Unlike traditional REST APIs which serialize data into text-based JSON, Flight is designed specifically for high-throughput data systems. This architectural choice provides Mosaico with three critical advantages:

Zero-Copy Serialization. Data is transmitted in the Arrow columnar format, the exact same format used in-memory by modern analytics tools like pandas and Polars. This eliminates the CPU-heavy cost of serializing and deserializing data at every hop.

Parallelized Transport. Operations are not bound to a single pipe; data transfer can be striped across multiple connections to saturate available bandwidth.

Snapshot-Based Schema Enforcement. Data types are not guessed, nor are they forced into a rigid global model. Instead, the protocol enforces a rigorous schema handshake that validates data against a specific schema snapshot stored with the sequence.

Resource Addressing

Mosaico treats every entity in the system, whether it's a Sequence or a Topic, as a uniquely addressable resource. These resources are identified by a Resource Locator, a uniform logical path that remains consistent across all channels.

Mosaico uses two types of resource locators:

  • A Sequence Locator identifies a recording session by its sequence name (e.g., run_2023_01).
  • A Topic Locator identifies a specific data stream using a hierarchical path that includes the sequence name and topic path (e.g., run_2023_01/sensors/lidar_front).

Storage Architecture

mosaicod uses an RDBMS to perform fast queries on metadata, manage system state such as sequence and topic definitions, and handle the event queue for processing asynchronous tasks like background data processing or notifications. An object store (such as S3, MinIO, or local filesystem) provides long-term storage for resilience and durability, holding the bulk sensor data, images, point clouds, and immutable schema snapshots that define data structures.

info

The RDBMS system is not strictly required for data durability.

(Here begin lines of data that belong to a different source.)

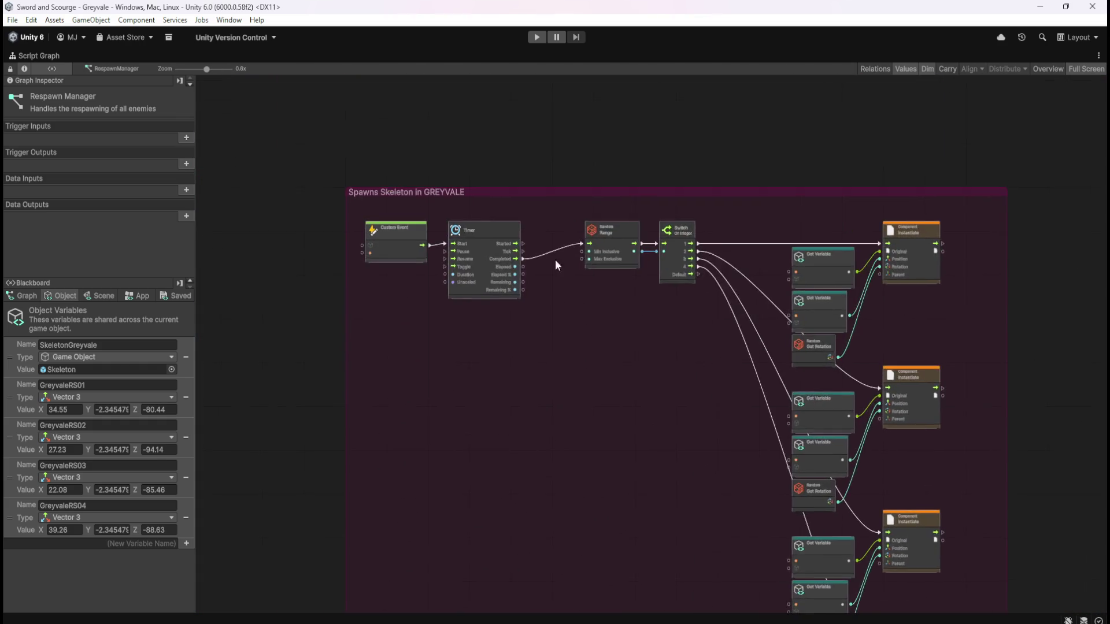
scroll(549, 272, "up", 4)
scroll(556, 320, "down", 3)
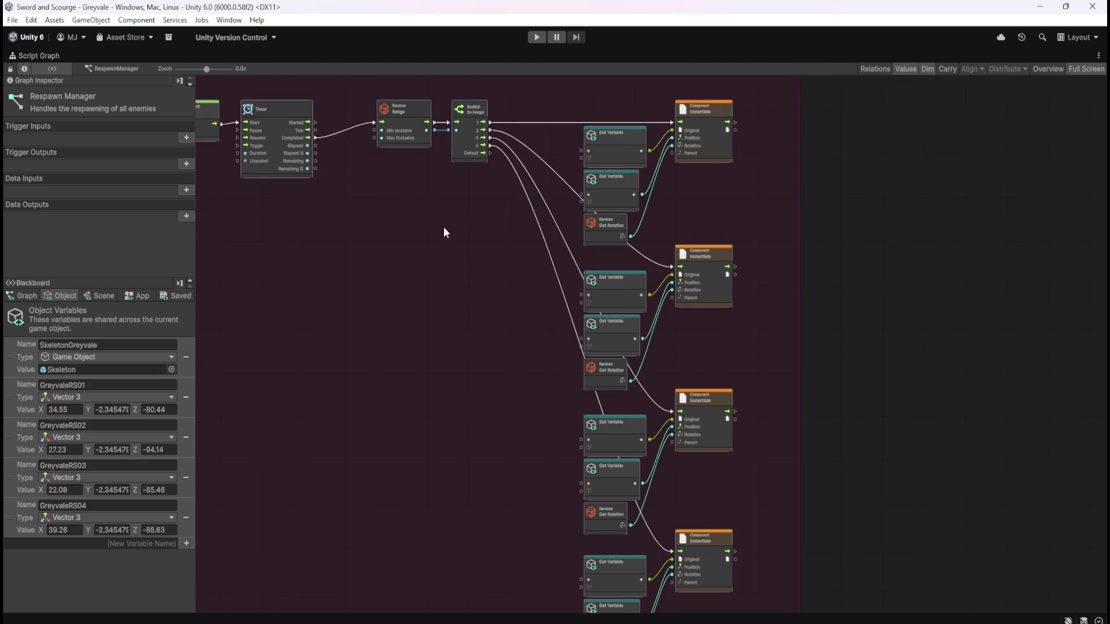
scroll(452, 223, "down", 1)
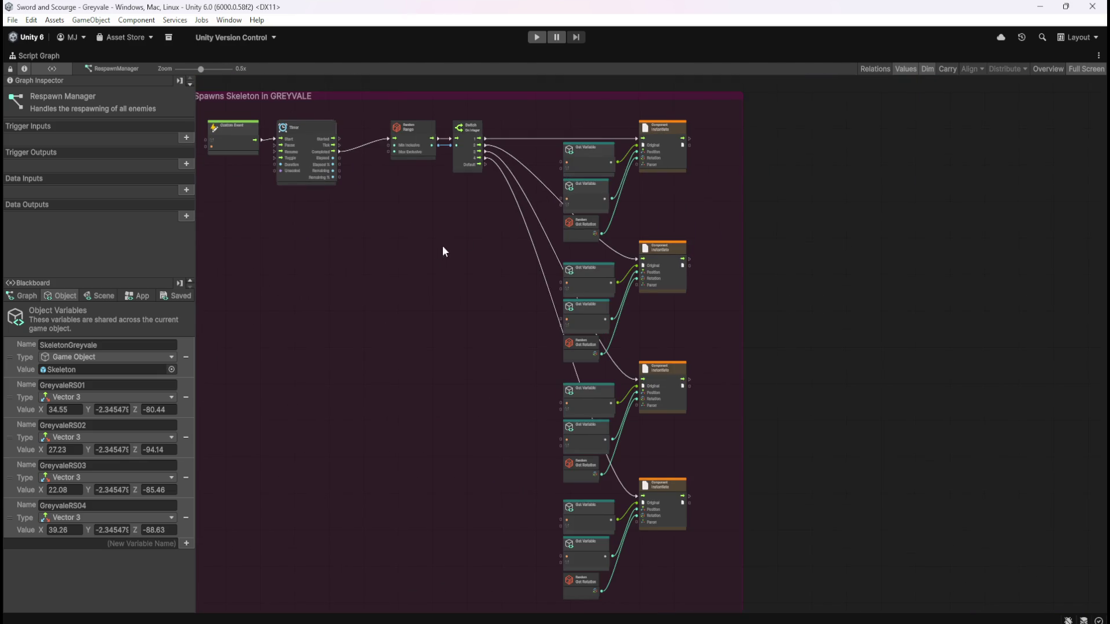
left_click_drag(436, 248, 587, 213)
- Nudge the Random Range, Switch and Get Variable nodes slightly right
left_click_drag(522, 94, 839, 569)
scroll(653, 242, "up", 5)
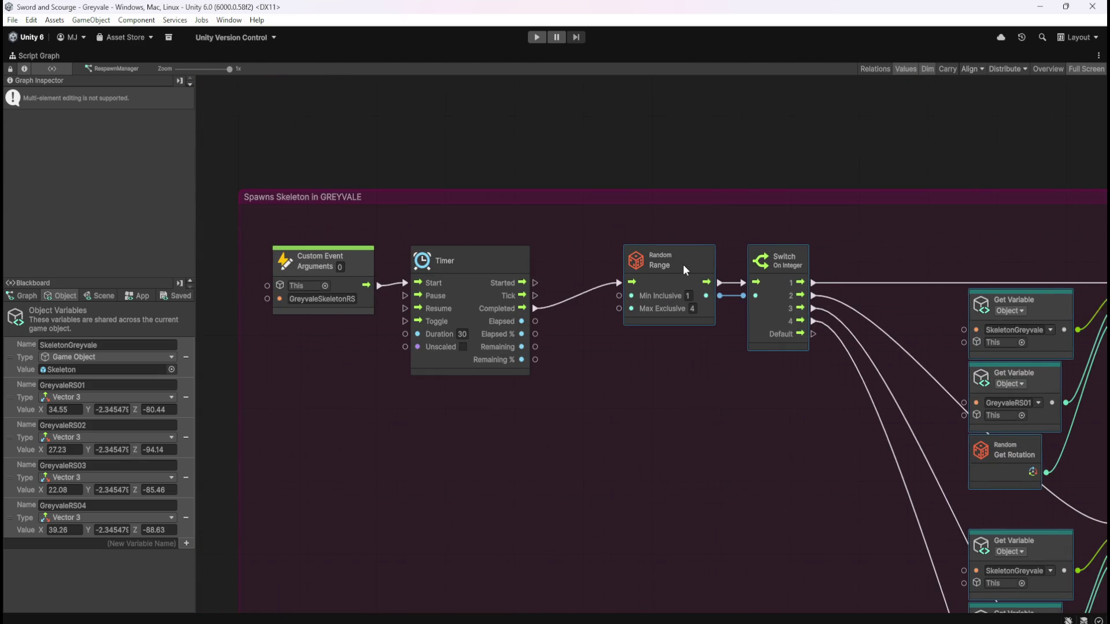
left_click_drag(638, 267, 643, 267)
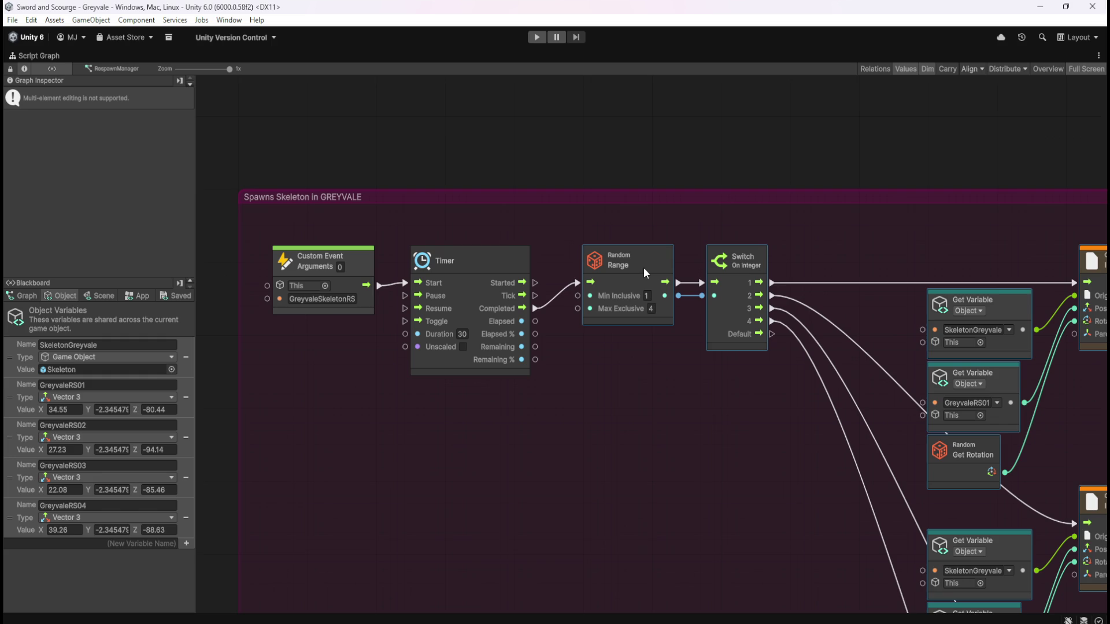
left_click(641, 421)
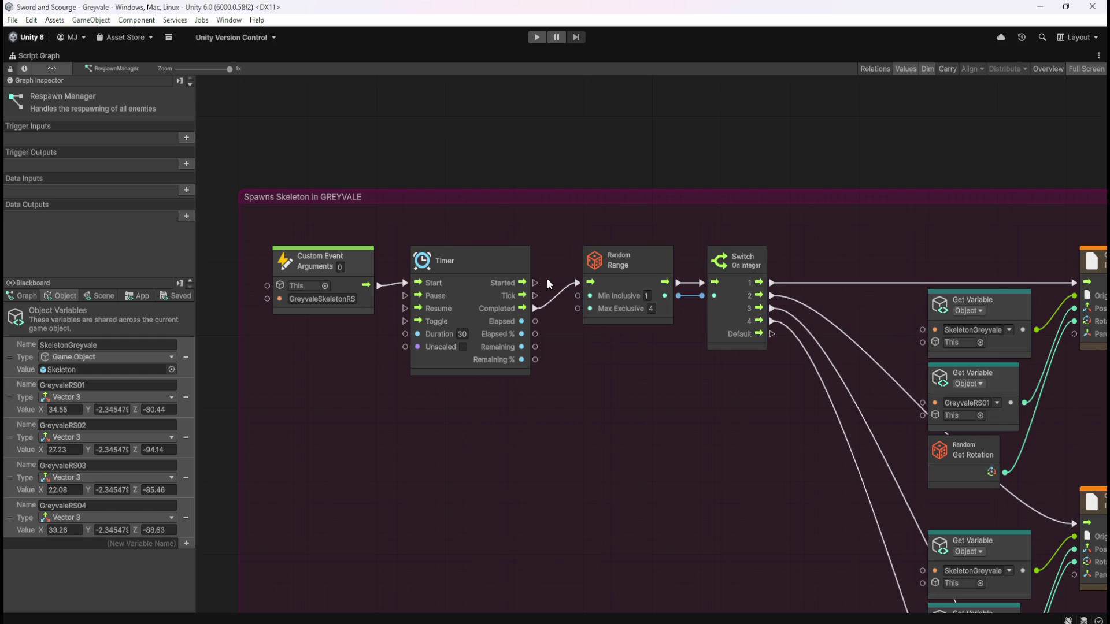
- Narrow the Spawns Skeleton in GREYVALE group's right edge
scroll(503, 214, "down", 5)
scroll(917, 287, "up", 3)
left_click_drag(907, 267, 849, 300)
scroll(844, 309, "down", 7)
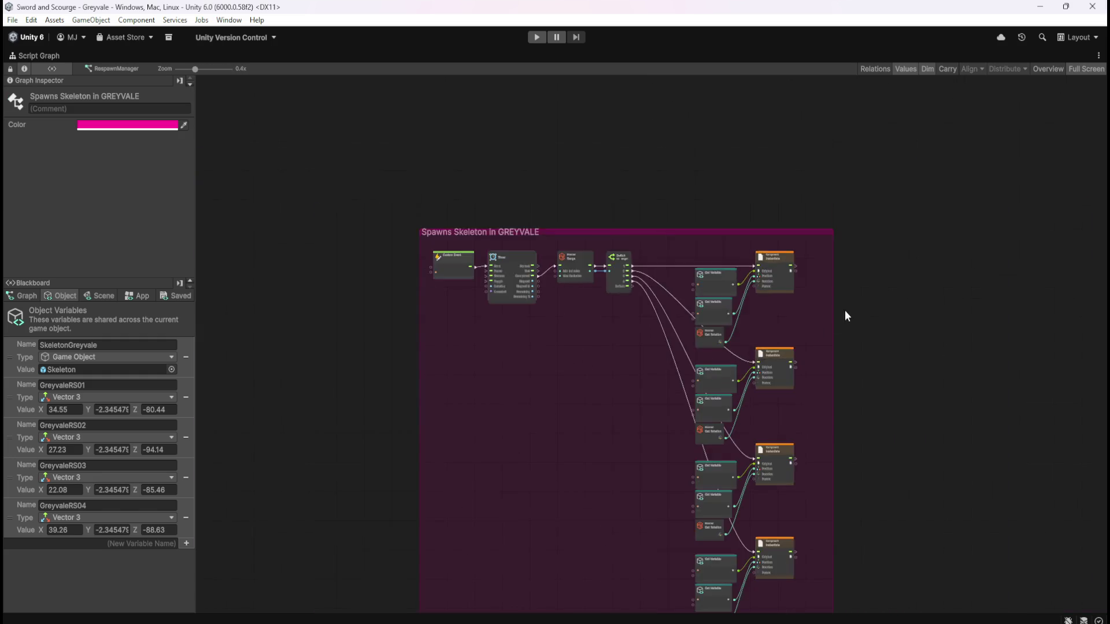
left_click(936, 460)
scroll(919, 416, "up", 3)
mouse_move(905, 376)
left_mouse_down()
mouse_move(668, 359)
mouse_move(841, 346)
mouse_move(908, 289)
mouse_move(938, 397)
left_mouse_up()
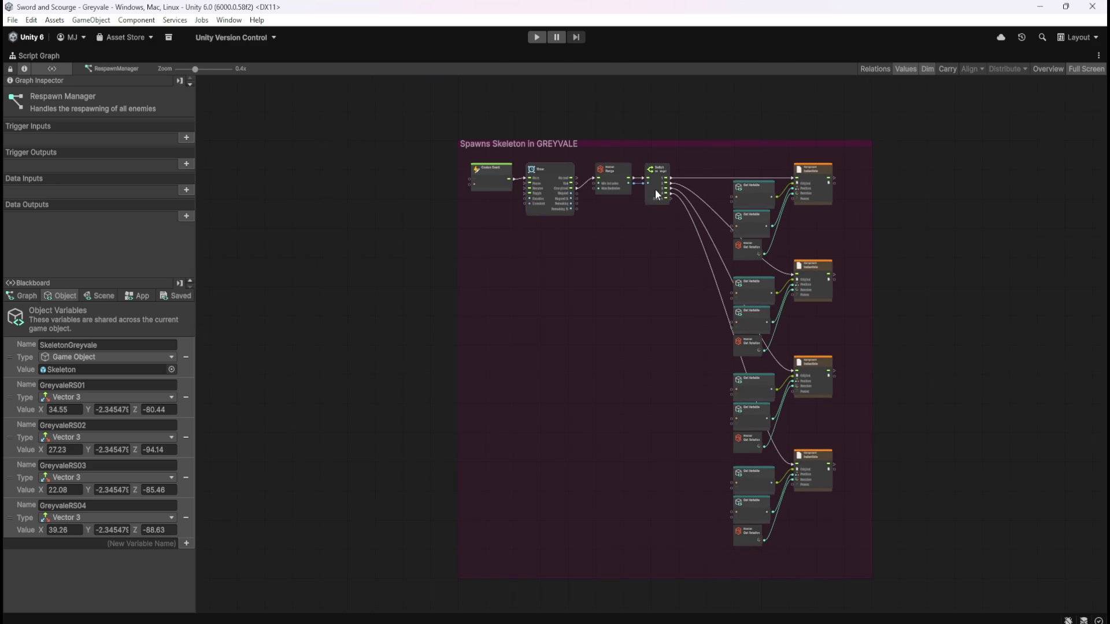
scroll(572, 160, "up", 3)
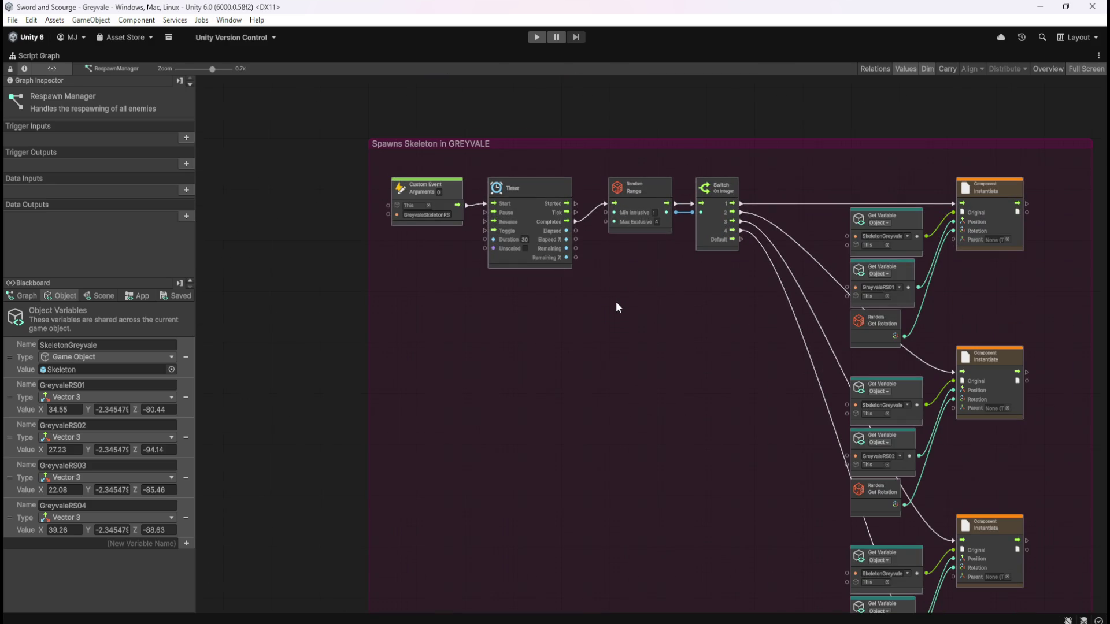
key("shift+space")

If the metadata database is corrupted or destroyed, mosaicod can rebuild the entire catalog by rescanning the durable object storage. This design ensures that while the DBMS is used to create relations between datasets, the store guarantees long-term durability and recovery, protecting your data against catastrophic infrastructure failure.

The Mosaico Protocol

Arrow Flight provides the transport layer, but it is intentionally generic — it knows nothing about sequences, topics, schemas, or the semantics of a robotics recording. mosaicod builds its own protocol on top of it: a structured set of commands and message formats that map the Flight primitives onto Mosaico's data model.

This protocol defines how a client opens a recording session, registers a topic with its schema, streams typed data into a sequence, and later queries or retrieves that data. It handles the schema handshake that ties a write to a specific snapshot, the resource locators that address sequences and topics uniformly, and the metadata exchanges that keep the catalog consistent.

The protocol is designed around the constraints of robotics workloads: high-frequency writes from multiple concurrent producers, reads that may span long time ranges, and the need to mix small structured messages (like joint states) with large binary payloads (like compressed images or point clouds) within the same session.

SDKs

Because the Mosaico protocol is built on top of Flight and gRPC, interacting with mosaicod directly would require assembling low-level RPC calls and manually constructing the message formats the daemon expects. The Mosaico SDKs remove this entirely.

The SDKs speak the protocol natively — they handle connection management, schema registration, the Arrow serialization, and the correct sequencing of operations. From the client's perspective, writing a topic or querying a sequence is a straightforward API call; the protocol details are fully abstracted away.

Currently, Mosaico provides an SDK for Python, with additional language support planned. The Python SDK is the primary interface for data ingestion, retrieval, and integration with the broader robotics and data science ecosystem.